*What you should do*.
Everything from the line with "ring pip: (193, 208)" down to the last line of the material below must be written out exactly. Leave out all other lines.

*Information supplied*.
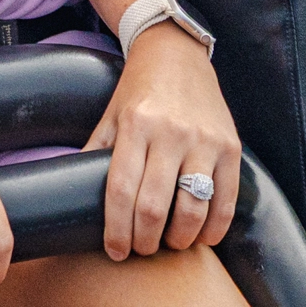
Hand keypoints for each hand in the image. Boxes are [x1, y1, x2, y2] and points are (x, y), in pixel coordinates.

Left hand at [86, 21, 241, 258]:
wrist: (176, 55)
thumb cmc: (138, 90)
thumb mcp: (110, 114)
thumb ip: (96, 150)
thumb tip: (74, 189)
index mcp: (135, 125)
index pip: (120, 189)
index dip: (116, 227)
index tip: (114, 250)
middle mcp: (170, 134)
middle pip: (155, 205)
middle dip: (145, 239)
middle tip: (140, 251)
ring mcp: (204, 141)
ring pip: (193, 208)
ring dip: (179, 238)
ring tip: (168, 244)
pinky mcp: (231, 148)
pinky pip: (226, 201)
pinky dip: (214, 229)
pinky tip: (201, 238)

*Output below*.
ring pip: (193, 208)
ring dip: (179, 238)
ring tip: (168, 244)
pinky mcp: (231, 148)
pinky pip: (226, 201)
pinky dip: (214, 229)
pinky tip: (201, 238)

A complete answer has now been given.